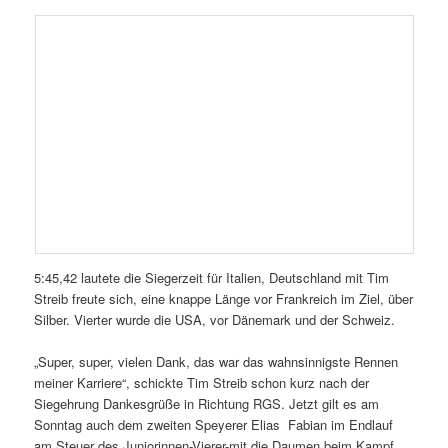
5:45,42 lautete die Siegerzeit für Italien, Deutschland mit Tim
Streib freute sich, eine knappe Länge vor Frankreich im Ziel, über
Silber. Vierter wurde die USA, vor Dänemark und der Schweiz.
„Super, super, vielen Dank, das war das wahnsinnigste Rennen
meiner Karriere“, schickte Tim Streib schon kurz nach der
Siegehrung Dankesgrüße in Richtung RGS. Jetzt gilt es am
Sonntag auch dem zweiten Speyerer Elias Fabian im Endlauf
am Steuer des Juniorinnen-Vierer-mit die Daumen beim Kampf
-*-*-
• _Work task_
Restate the material above word for word, so that nothing changes except that the pictures are gone.

• _Response area_
5:45,42 lautete die Siegerzeit für Italien, Deutschland mit Tim
Streib freute sich, eine knappe Länge vor Frankreich im Ziel, über
Silber. Vierter wurde die USA, vor Dänemark und der Schweiz.
„Super, super, vielen Dank, das war das wahnsinnigste Rennen
meiner Karriere“, schickte Tim Streib schon kurz nach der
Siegehrung Dankesgrüße in Richtung RGS. Jetzt gilt es am
Sonntag auch dem zweiten Speyerer Elias Fabian im Endlauf
am Steuer des Juniorinnen-Vierer-mit die Daumen beim Kampf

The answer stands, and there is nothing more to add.